As soon as the line containing "random (magic), -1: 0.305 -> 0.45" appears in the material below, start returning lines exactly, and end with the line containing "compatible (magic), 2: 0.393 -> 0.55".

◆ DATA FOR THE TASK
--------------------------------

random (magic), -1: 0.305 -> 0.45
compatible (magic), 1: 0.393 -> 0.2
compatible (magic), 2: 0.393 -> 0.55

--------------------------------

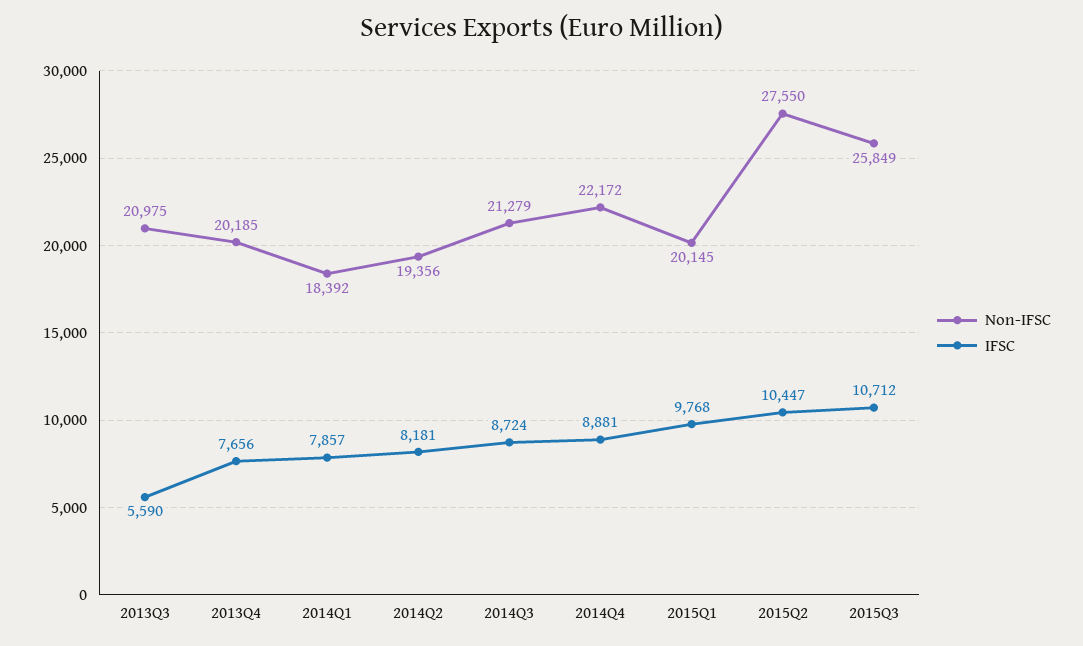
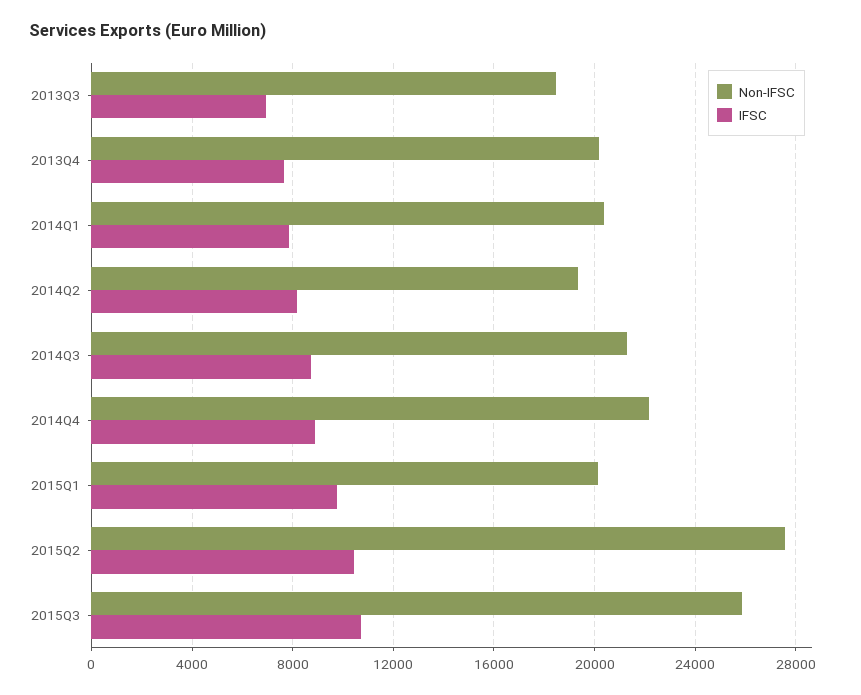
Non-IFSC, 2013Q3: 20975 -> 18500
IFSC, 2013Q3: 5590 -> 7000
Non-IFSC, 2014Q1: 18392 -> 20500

--------------------------------

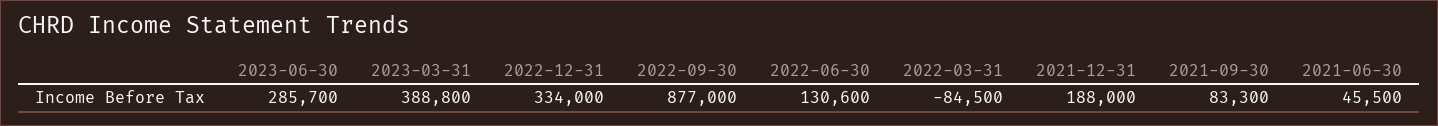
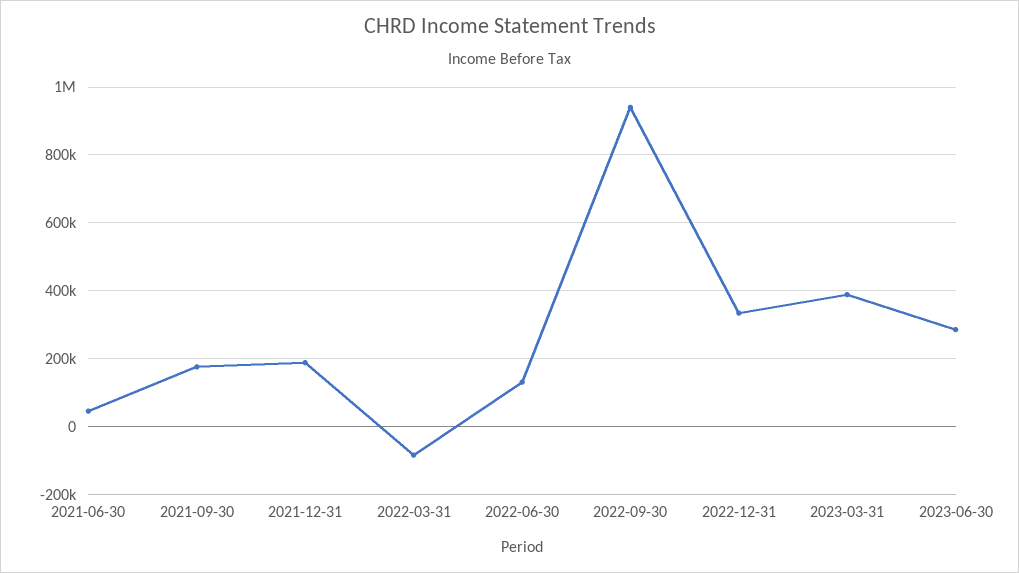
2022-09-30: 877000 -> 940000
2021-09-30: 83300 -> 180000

--------------------------------

◆ REPLY
random (magic), -1: 0.305 -> 0.45
compatible (magic), 1: 0.393 -> 0.2
compatible (magic), 2: 0.393 -> 0.55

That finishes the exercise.